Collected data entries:
****

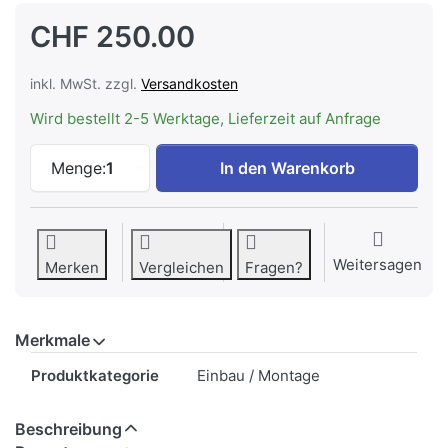
CHF 250.00
inkl. MwSt. zzgl.
Versandkosten
Wird bestellt 2-5 Werktage, Lieferzeit auf Anfrage
MIELE GFV 55/63,5-7 | Geschirrspüler i-F
Menge:
1
In den Warenkorb
Weitersagen
Merken
Vergleichen
Fragen?
Merkmale
Merkmale
Produktkategorie
Einbau / Montage
Beschreibung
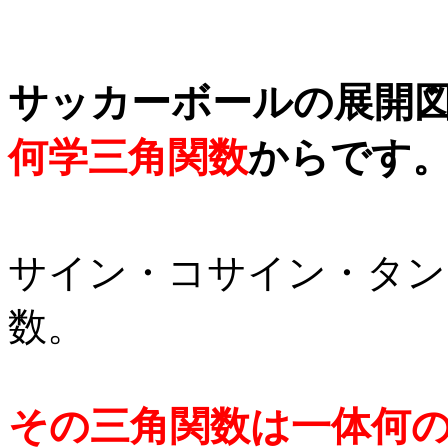
サッカーボールの展開
何学
三角関数
からです
サイン・コサイン・タン
数。
その三角関数は一体何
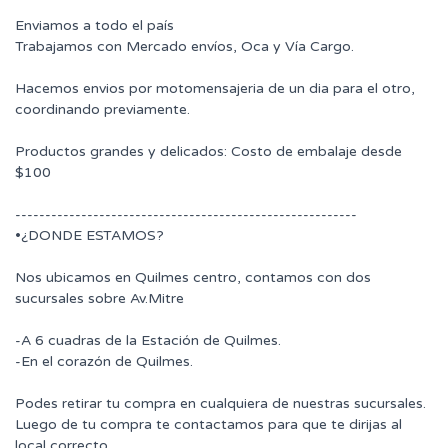
Enviamos a todo el país
Trabajamos con Mercado envíos, Oca y Vía Cargo.
Hacemos envios por motomensajeria de un dia para el otro,
coordinando previamente.
Productos grandes y delicados: Costo de embalaje desde
$100
---------------------------------------------------------
•¿DONDE ESTAMOS?
Nos ubicamos en Quilmes centro, contamos con dos
sucursales sobre Av.Mitre
-A 6 cuadras de la Estación de Quilmes.
-En el corazón de Quilmes.
Podes retirar tu compra en cualquiera de nuestras sucursales.
Luego de tu compra te contactamos para que te dirijas al
local correcto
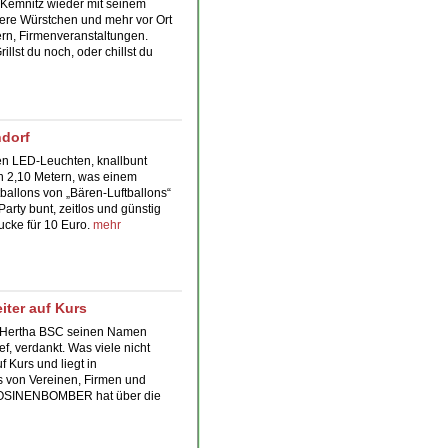
d Kemnitz wieder mit seinem
ere Würstchen und mehr vor Ort
iern, Firmenveranstaltungen.
illst du noch, oder chillst du
ndorf
uten LED-Leuchten, knallbunt
n 2,10 Metern, was einem
tballons
von „Bären-Luftballons“
Party bunt, zeitlos und günstig
rucke für 10 Euro.
mehr
iter auf Kurs
Hertha BSC
seinen Namen
ef, verdankt. Was viele nicht
f Kurs und liegt in
s von Vereinen, Firmen und
 ROSINENBOMBER hat über die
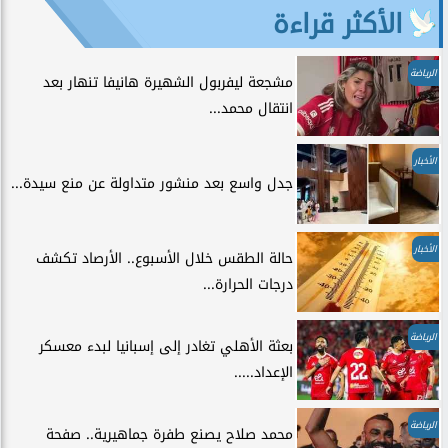
الأكثر قراءة
الرياضة
مشجعة ليفربول الشهيرة هانيفا تنهار بعد
انتقال محمد...
الأخبار
جدل واسع بعد منشور متداولة عن منع سيدة...
الأخبار
حالة الطقس خلال الأسبوع.. الأرصاد تكشف
درجات الحرارة...
الرياضة
بعثة الأهلي تغادر إلى إسبانيا لبدء معسكر
الإعداد.....
الرياضة
محمد صلاح يصنع طفرة جماهيرية.. صفحة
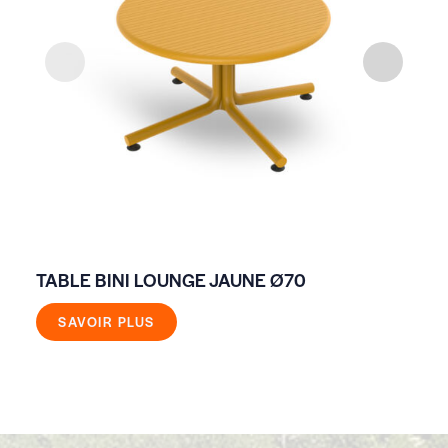
TABLE BINI LOUNGE JAUNE Ø70
TA
GR
SAVOIR PLUS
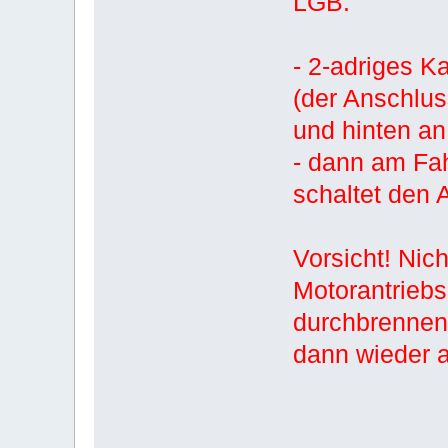
LGB.
- 2-adriges K
(der Anschlus
und hinten a
- dann am Fah
schaltet den A
Vorsicht! Nic
Motorantriebs
durchbrennen
dann wieder 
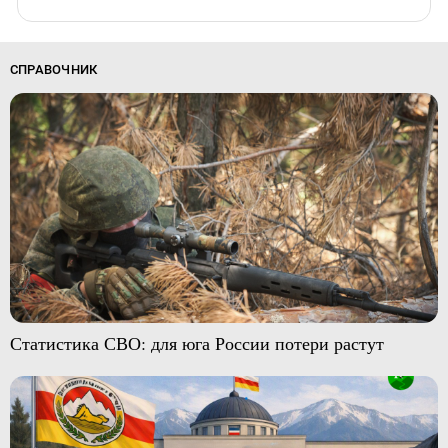
СПРАВОЧНИК
Статистика СВО: для юга России потери растут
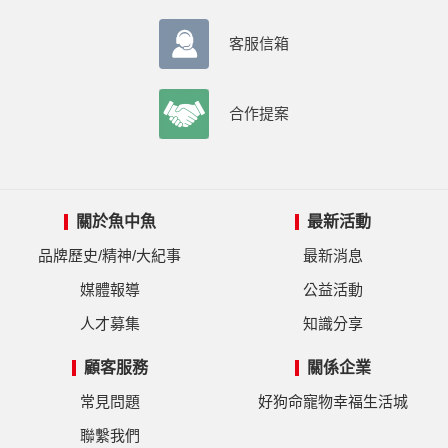
客服信箱
合作提案
關於魚中魚
最新活動
品牌歷史/精神/大紀事
最新消息
媒體報導
公益活動
人才募集
知識分享
顧客服務
關係企業
常見問題
好狗命寵物幸福生活城
聯繫我們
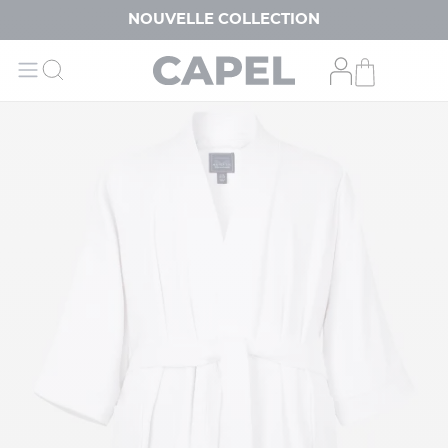
NOUVELLE COLLECTION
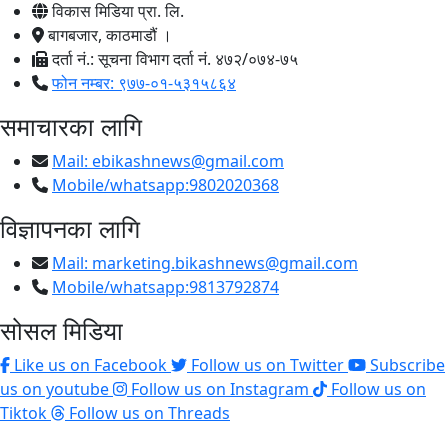
विकास मिडिया प्रा. लि.
बागबजार, काठमाडौं ।
दर्ता नं.: सूचना विभाग दर्ता नं. ४७२/०७४-७५
फोन नम्बर: ९७७-०१-५३१५८६४
समाचारका लागि
Mail:
ebikashnews@gmail.com
Mobile/whatsapp:9802020368
विज्ञापनका लागि
Mail:
marketing.bikashnews@gmail.com
Mobile/whatsapp:9813792874
सोसल मिडिया
Like us on Facebook
Follow us on Twitter
Subscribe
us on youtube
Follow us on Instagram
Follow us on
Tiktok
Follow us on Threads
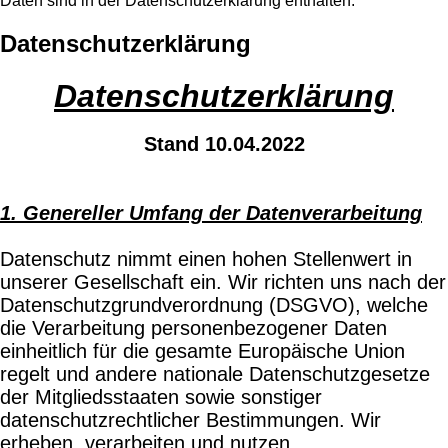
Daten sind in der Datenschutzerklärung enthalten.
Datenschutzerklärung
Datenschutzerklärung
Stand 10.04.2022
1. Genereller Umfang der Datenverarbeitung
Datenschutz nimmt einen hohen Stellenwert in
unserer Gesellschaft ein. Wir richten uns nach der
Datenschutzgrundverordnung (DSGVO), welche
die Verarbeitung personenbezogener Daten
einheitlich für die gesamte Europäische Union
regelt und andere nationale Datenschutzgesetze
der Mitgliedsstaaten sowie sonstiger
datenschutzrechtlicher Bestimmungen. Wir
erheben, verarbeiten und nutzen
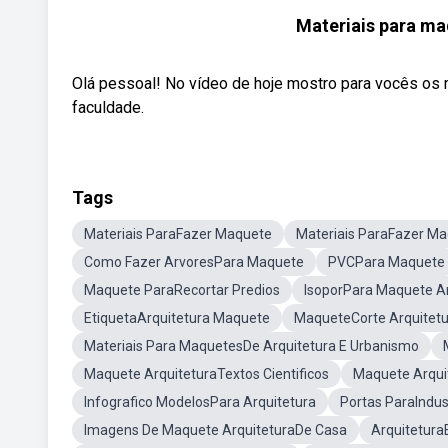
Materiais para ma
Olá pessoal! No vídeo de hoje mostro para vocês os 
faculdade.
Tags
Materiais ParaFazer Maquete
Materiais ParaFazer M
Como Fazer ArvoresPara Maquete
PVCPara Maquete
Maquete ParaRecortar Predios
IsoporPara Maquete Ar
EtiquetaArquitetura Maquete
MaqueteCorte Arquitetu
Materiais Para MaquetesDe Arquitetura E Urbanismo
Maquete ArquiteturaTextos Cientificos
Maquete Arqui
Infografico ModelosPara Arquitetura
Portas ParaIndu
Imagens De Maquete ArquiteturaDe Casa
Arquitetur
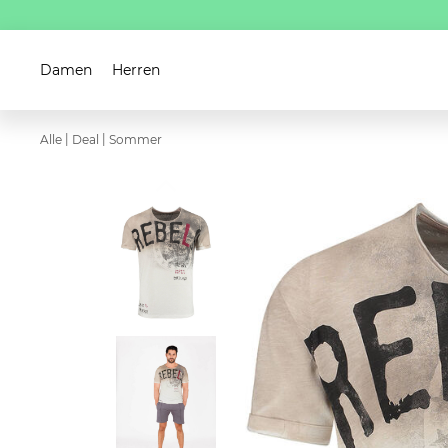
Damen
Herren
|
|
Alle
Deal
Sommer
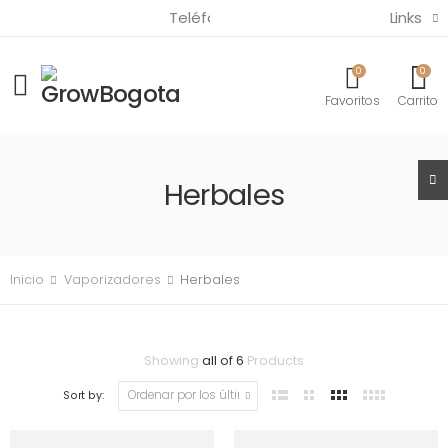
Links
Teléfono:
(57) 321 3820685
0
0
Favoritos
Carrito
Herbales
Inicio
Vaporizadores
Herbales
Showing
all of 6
Products
Sort by:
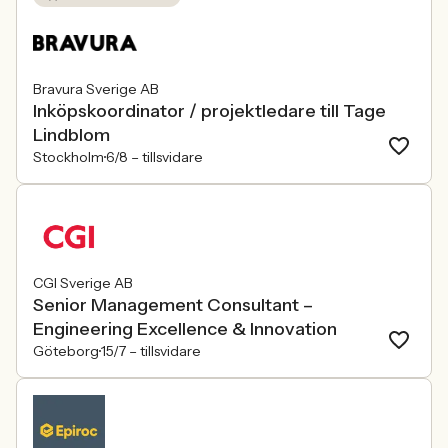
Bravura Sverige AB
Inköpskoordinator / projektledare till Tage
Lindblom
Stockholm
6/8 –
tillsvidare
CGI Sverige AB
Senior Management Consultant –
Engineering Excellence & Innovation
Göteborg
15/7 –
tillsvidare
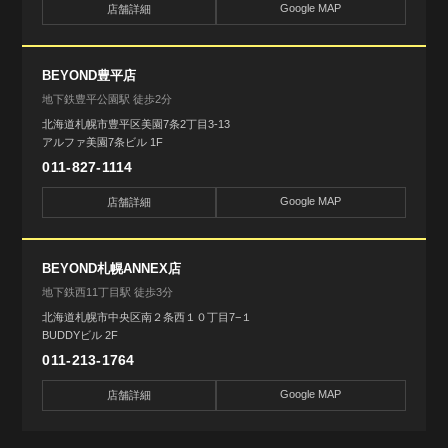
Google MAP
店舗詳細
BEYOND豊平店
地下鉄豊平公園駅 徒歩2分
北海道札幌市豊平区美園7条2丁目3-13
アルファ美園7条ビル 1F
011-827-1114
Google MAP
店舗詳細
BEYOND札幌ANNEX店
地下鉄西11丁目駅 徒歩3分
北海道札幌市中央区南２条西１０丁目7−１
BUDDYビル 2F
011-213-1764
Google MAP
店舗詳細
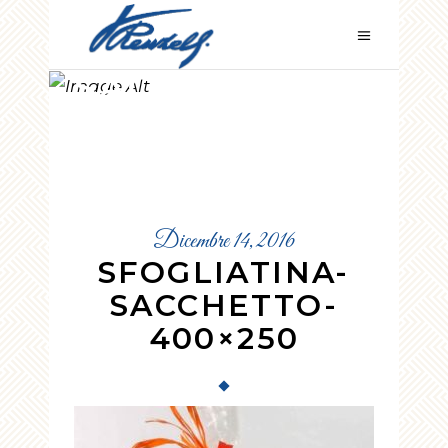
SFOGLIATINA-
SACCHETTO-
400×250
Dicembre 14, 2016
SFOGLIATINA-
SACCHETTO-
400×250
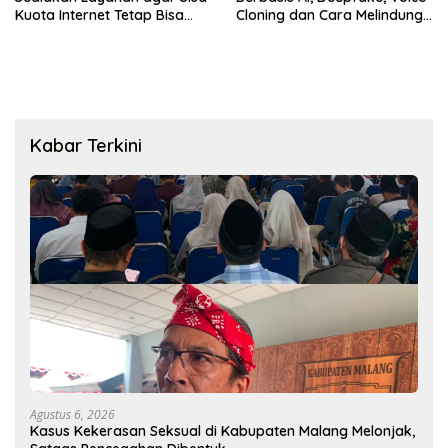
Kuota Internet Tetap Bisa
Cloning dan Cara Melindungi
Digunakan
Diri
Kabar Terkini
Agustus 6, 2026
Kasus Kekerasan Seksual di Kabupaten Malang Melonjak,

****

:: YOUR ASSIGNMENT ::
Retype the lines of the records exactly, starting at the beginning of the records and ending with the line that contains "local correcto", including that line. Leave the pictures out of your answer.

:: TASK OUTPUT ::
CHF 250.00
inkl. MwSt. zzgl.
Versandkosten
Wird bestellt 2-5 Werktage, Lieferzeit auf Anfrage
MIELE GFV 55/63,5-7 | Geschirrspüler i-F
Menge:
1
In den Warenkorb
Weitersagen
Merken
Vergleichen
Fragen?
Merkmale
Merkmale
Produktkategorie
Einbau / Montage
Beschreibung
サッカーボールの展開
何学
三角関数
からです
サイン・コサイン・タン
数。
その三角関数は一体何
Enviamos a todo el país
Trabajamos con Mercado envíos, Oca y Vía Cargo.
Hacemos envios por motomensajeria de un dia para el otro,
coordinando previamente.
Productos grandes y delicados: Costo de embalaje desde
$100
---------------------------------------------------------
•¿DONDE ESTAMOS?
Nos ubicamos en Quilmes centro, contamos con dos
sucursales sobre Av.Mitre
-A 6 cuadras de la Estación de Quilmes.
-En el corazón de Quilmes.
Podes retirar tu compra en cualquiera de nuestras sucursales.
Luego de tu compra te contactamos para que te dirijas al
local correcto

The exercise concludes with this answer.